NATIONWIDE VARIABLE INSURANCE TRUST
NVIT American Funds Growth Fund
NVIT American Funds Global Growth Fund
NVIT American Funds Growth-Income Fund
NVIT American Funds Asset Allocation Fund
NVIT American Funds Bond Fund
Supplement dated September 22, 2025
to the Prospectus dated April 30, 2025
Capitalized terms and certain other terms used in this supplement, unless otherwise defined in this supplement, have the meanings assigned to them in the Prospectus.
NVIT American Funds Bond Fund
Effective immediately, the Prospectus is amended as follows:
 
1.
“Future delivery contracts risk” under the heading “Principal Risks” on page 23 of the Prospectus is deleted in its entirety and replaced with the following:
Future delivery contracts risk – The Fund may enter into transactions involving future delivery contracts, such as to‑be‑announced (TBA) contracts and mortgage dollar rolls. These contracts involve the purchase or sale of mortgage-backed securities for settlement at a future date and predetermined price. When the Fund enters into a TBA commitment for the sale of mortgage-backed securities (which may be referred to as having a short position in such TBA securities), the Fund may or may not hold the types of mortgage-backed securities required to be delivered. The Fund may choose to roll these transactions in lieu of settling them.
When the Fund rolls the purchase of these types of future delivery transactions, the Fund simultaneously sells the mortgage-backed securities for delivery in the current month and repurchases substantially similar securities for delivery at a future date at a predetermined price. When the Fund rolls the sale of these transactions rather than settling them, the Fund simultaneously purchases the mortgage-backed securities for delivery in the current month and sells substantially similar securities for delivery at a future date at a predetermined price. Such roll transactions can increase the turnover rate of the Fund and may increase the risk that market prices may move unfavorably between the original and new contracts, potentially resulting in losses or reduced returns for the Fund.
 
2.
“Future delivery contracts risk” under the heading “Risks of Investing in the Funds” on page 40 of the Prospectus is deleted in its entirety and replaced with the following:
Future delivery contracts risk – The Fund may enter into transactions involving future delivery contracts, such as to‑be‑announced (TBA) contracts and mortgage dollar rolls. These contracts involve the purchase or sale of mortgage-backed securities for settlement at a future date and predetermined price. When the Fund enters into a TBA commitment for the sale of mortgage-backed securities (which may be referred to as having a short position in such TBA securities), the Fund may or may not hold the types of mortgage-backed securities required to be delivered. The Fund may choose to roll these transactions in lieu of settling them.
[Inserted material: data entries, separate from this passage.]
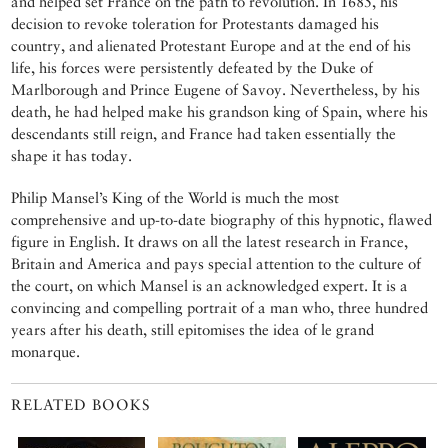
and helped set France on the path to revolution. In 1685, his
decision to revoke toleration for Protestants damaged his
country, and alienated Protestant Europe and at the end of his
life, his forces were persistently defeated by the Duke of
Marlborough and Prince Eugene of Savoy. Nevertheless, by his
death, he had helped make his grandson king of Spain, where his
descendants still reign, and France had taken essentially the
shape it has today.
Philip Mansel’s King of the World is much the most
comprehensive and up-to-date biography of this hypnotic, flawed
figure in English. It draws on all the latest research in France,
Britain and America and pays special attention to the culture of
the court, on which Mansel is an acknowledged expert. It is a
convincing and compelling portrait of a man who, three hundred
years after his death, still epitomises the idea of le grand
monarque.
RELATED BOOKS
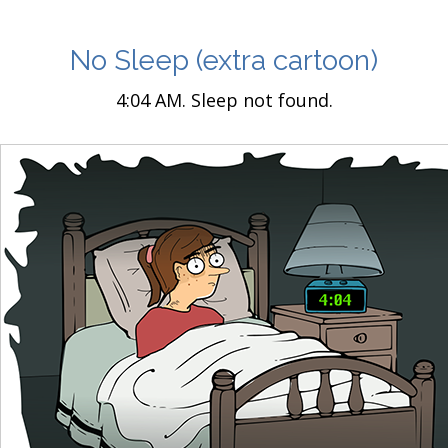
No Sleep
(extra cartoon)
4:04 AM. Sleep not found.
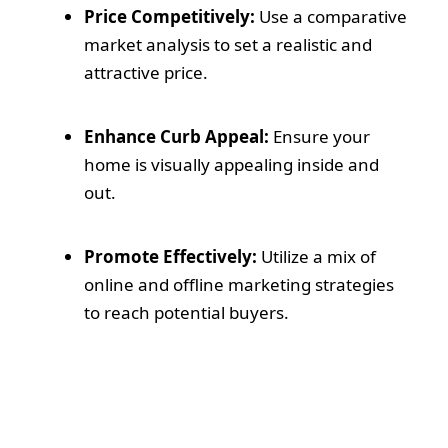
Price Competitively:
Use a comparative
market analysis to set a realistic and
attractive price.
Enhance Curb Appeal:
Ensure your
home is visually appealing inside and
out.
Promote Effectively:
Utilize a mix of
online and offline marketing strategies
to reach potential buyers.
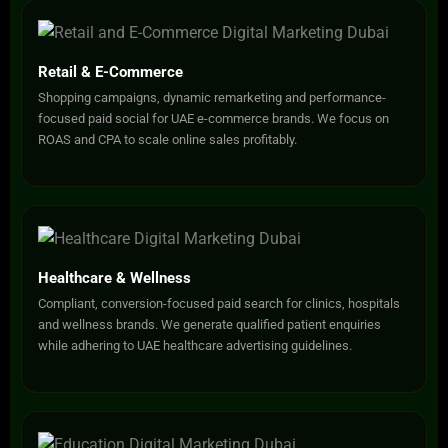
Retail & E-Commerce
Shopping campaigns, dynamic remarketing and performance-
focused paid social for UAE e-commerce brands. We focus on
ROAS and CPA to scale online sales profitably.
Healthcare & Wellness
Compliant, conversion-focused paid search for clinics, hospitals
and wellness brands. We generate qualified patient enquiries
while adhering to UAE healthcare advertising guidelines.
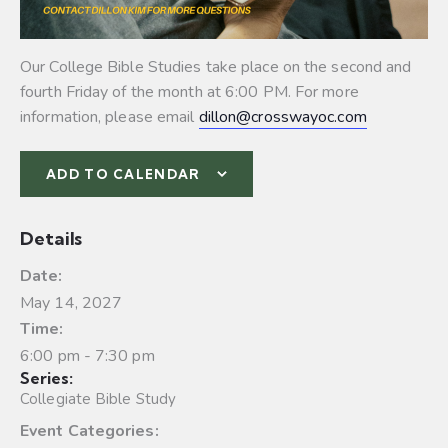
Our College Bible Studies take place on the second and
fourth Friday of the month at 6:00 PM. For more
information, please email
dillon@crosswayoc.com
ADD TO CALENDAR
Details
Date:
May 14, 2027
Time:
6:00 pm - 7:30 pm
Series:
Collegiate Bible Study
Event Categories:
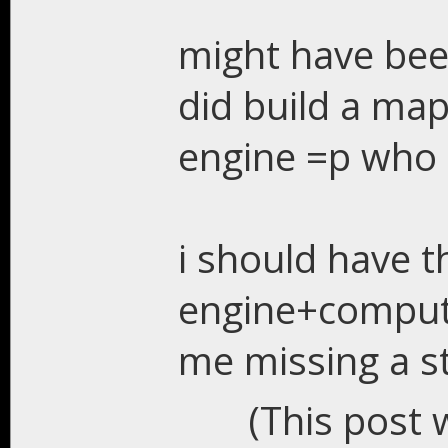
might have bee
did build a map
engine =p who 
i should have t
engine+compute
me missing a s
(This post 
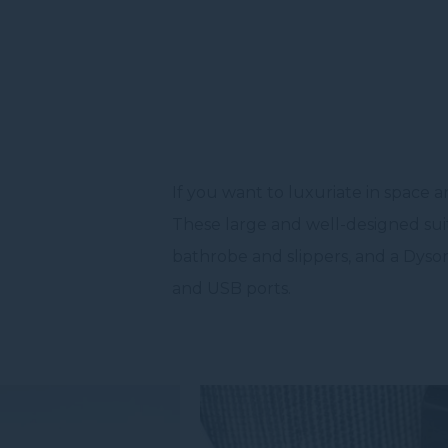
If you want to luxuriate in space a
These large and well-designed suite
bathrobe and slippers, and a Dyson
and USB ports.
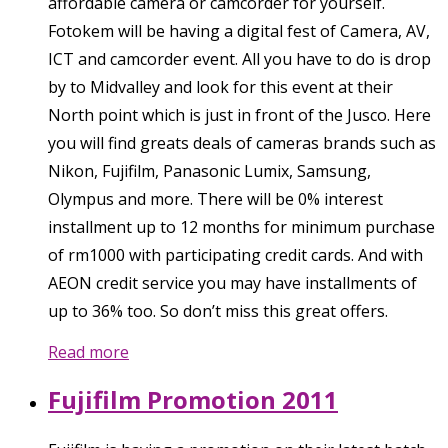
affordable camera or camcorder for yourself.
Fotokem will be having a digital fest of Camera, AV,
ICT and camcorder event. All you have to do is drop
by to Midvalley and look for this event at their
North point which is just in front of the Jusco. Here
you will find greats deals of cameras brands such as
Nikon, Fujifilm, Panasonic Lumix, Samsung,
Olympus and more. There will be 0% interest
installment up to 12 months for minimum purchase
of rm1000 with participating credit cards. And with
AEON credit service you may have installments of
up to 36% too. So don’t miss this great offers.
Read more
Fujifilm Promotion 2011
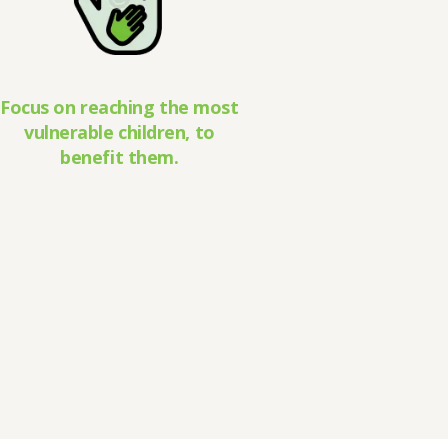
Focus on reaching the most
vulnerable children, to
benefit them.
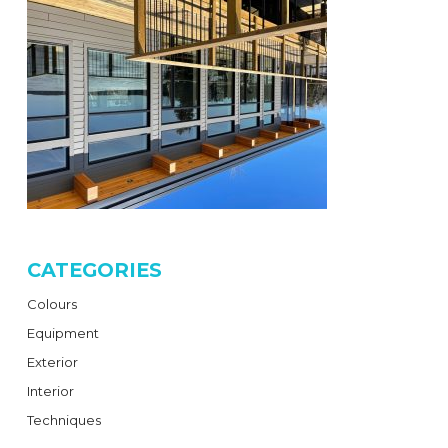
CATEGORIES
Colours
Equipment
Exterior
Interior
Techniques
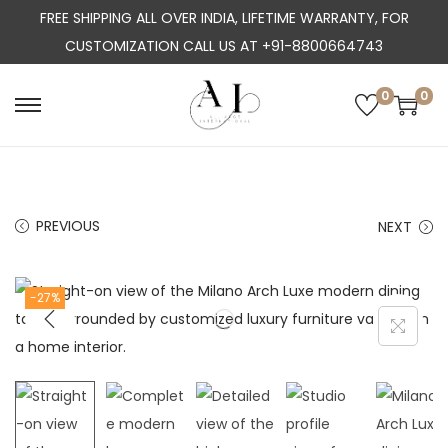
FREE SHIPPING ALL OVER INDIA, LIFETIME WARRANTY, FOR
CUSTOMIZATION CALL US AT +91-8800664743
0
0
S
S
k
k
i
i
p
p
PREVIOUS
NEXT
t
t
o
o
n
c
-27%
a
o
v
n
i
t
g
e
a
n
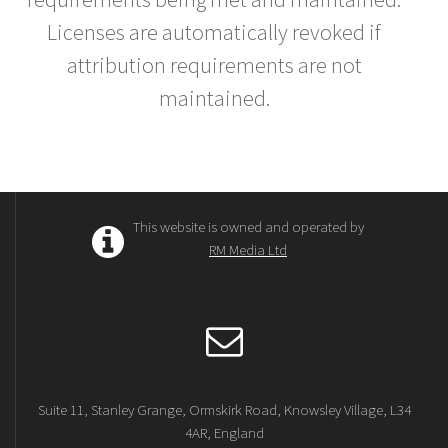
Licenses are automatically revoked if
attribution requirements are not
maintained.
This website is owned and operated by
RM Media Ltd
Suite 11, Stanley Grange, Ormskirk Road, Knowsley Village, L34
4AR, England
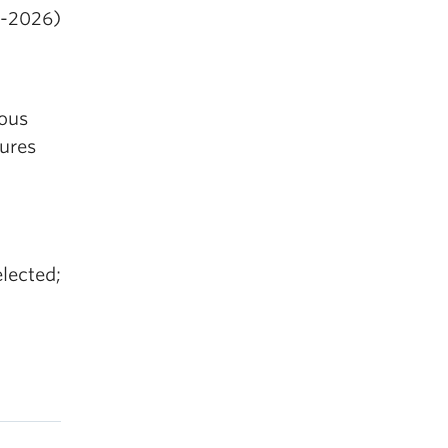
4-2026)
nous
tures
elected;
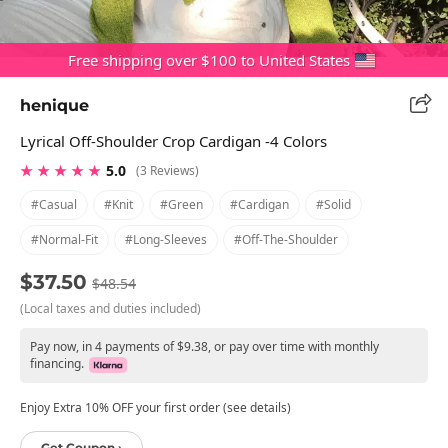
Free shipping over $100 to United States
henique
Lyrical Off-Shoulder Crop Cardigan -4 Colors
★ ★ ★ ★ ★
5.0
(3 Reviews)
#casual
#knit
#green
#cardigan
#solid
#normal-Fit
#long-Sleeves
#off-The-Shoulder
$37.50
$48.54
(Local taxes and duties included)
Pay now, in 4 payments of $9.38, or pay over time with monthly
financing.
Enjoy Extra 10% OFF your first order (see details)
Get Coupon ›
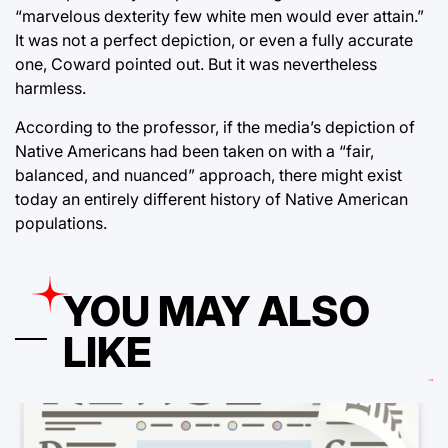
“marvelous dexterity few white men would ever attain.”
It was not a perfect depiction, or even a fully accurate
one, Coward pointed out. But it was nevertheless
harmless.
According to the professor, if the media’s depiction of
Native Americans had been taken on with a “fair,
balanced, and nuanced” approach, there might exist
today an entirely different history of Native American
populations.
YOU MAY ALSO
LIKE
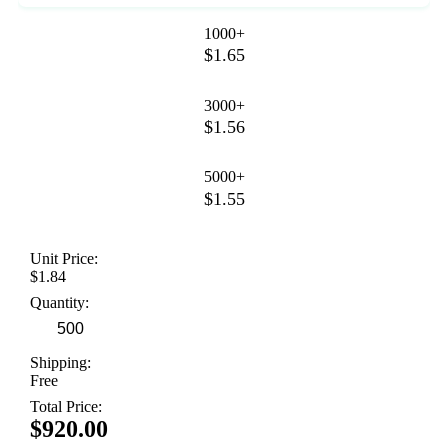
1000+
$1.65
3000+
$1.56
5000+
$1.55
Unit Price:
$1.84
Quantity:
Shipping:
Free
Total Price:
$920.00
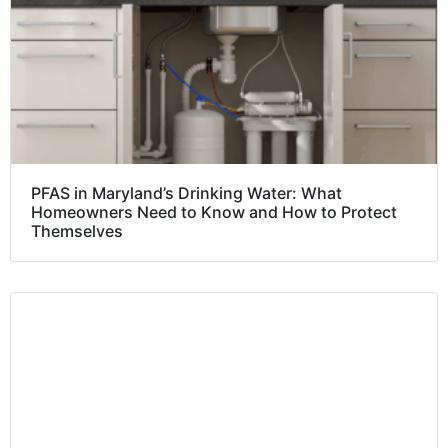
PFAS in Maryland’s Drinking Water: What
Homeowners Need to Know and How to Protect
Themselves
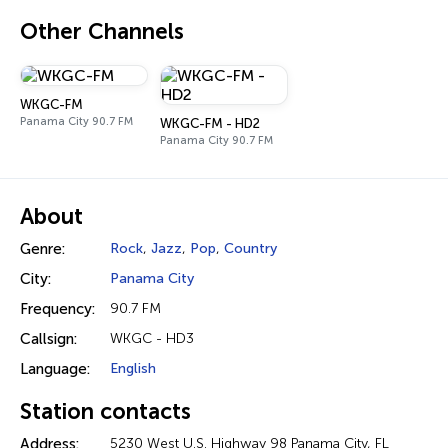
Other Channels
WKGC-FM
Panama City 90.7 FM
WKGC-FM - HD2
Panama City 90.7 FM
About
Genre:
Rock
,
Jazz
,
Pop
,
Country
City:
Panama City
Frequency:
90.7 FM
Callsign:
WKGC - HD3
Language:
English
Station contacts
Address:
5230 West U.S. Highway 98 Panama City, FL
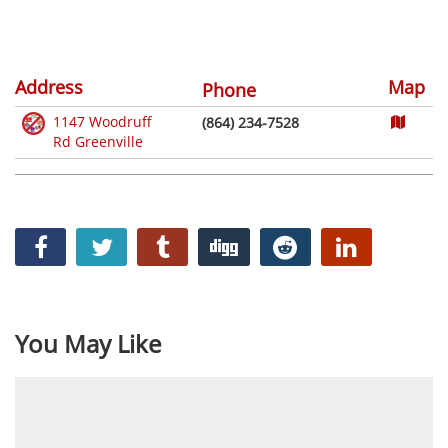
Address
Map
Phone
1147 Woodruff
(864) 234-7528
Rd Greenville
You May Like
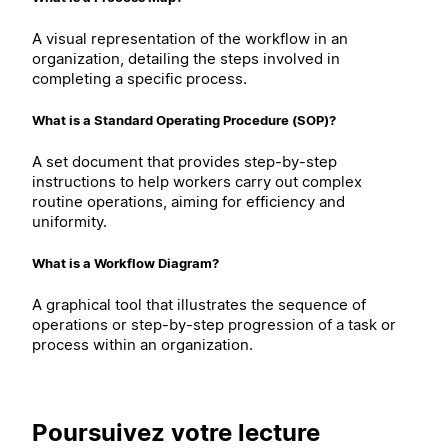
A visual representation of the workflow in an
organization, detailing the steps involved in
completing a specific process.
What is a Standard Operating Procedure (SOP)?
A set document that provides step-by-step
instructions to help workers carry out complex
routine operations, aiming for efficiency and
uniformity.
What is a Workflow Diagram?
A graphical tool that illustrates the sequence of
operations or step-by-step progression of a task or
process within an organization.
Poursuivez votre lecture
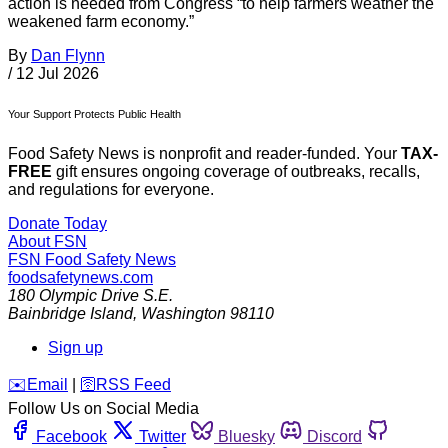
action is needed from Congress “to help farmers weather the
weakened farm economy.”
By
Dan Flynn
/
12 Jul 2026
Your Support Protects Public Health
Food Safety News is nonprofit and reader-funded. Your
TAX-
FREE
gift ensures ongoing coverage of outbreaks, recalls,
and regulations for everyone.
Donate Today
About FSN
FSN
Food Safety News
foodsafetynews.com
180 Olympic Drive S.E.
Bainbridge Island
,
Washington
98110
Sign up
️✉️
Email
|
🛜
RSS Feed
Follow Us on Social Media
Facebook
Twitter
Bluesky
Discord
When the Fund rolls the purchase of these types of future delivery transactions, the Fund simultaneously sells the mortgage-backed securities for delivery in the current month and repurchases substantially similar securities for delivery at a future date at a predetermined price. When the Fund rolls the sale of these transactions rather than settling them, the Fund simultaneously purchases the mortgage-backed securities for delivery in the current month and sells substantially similar securities for delivery at a future date at a predetermined price. Such roll transactions can increase the turnover rate of the Fund and may increase the risk that market prices may move unfavorably between the original and new contracts, potentially resulting in losses or reduced returns for the Fund.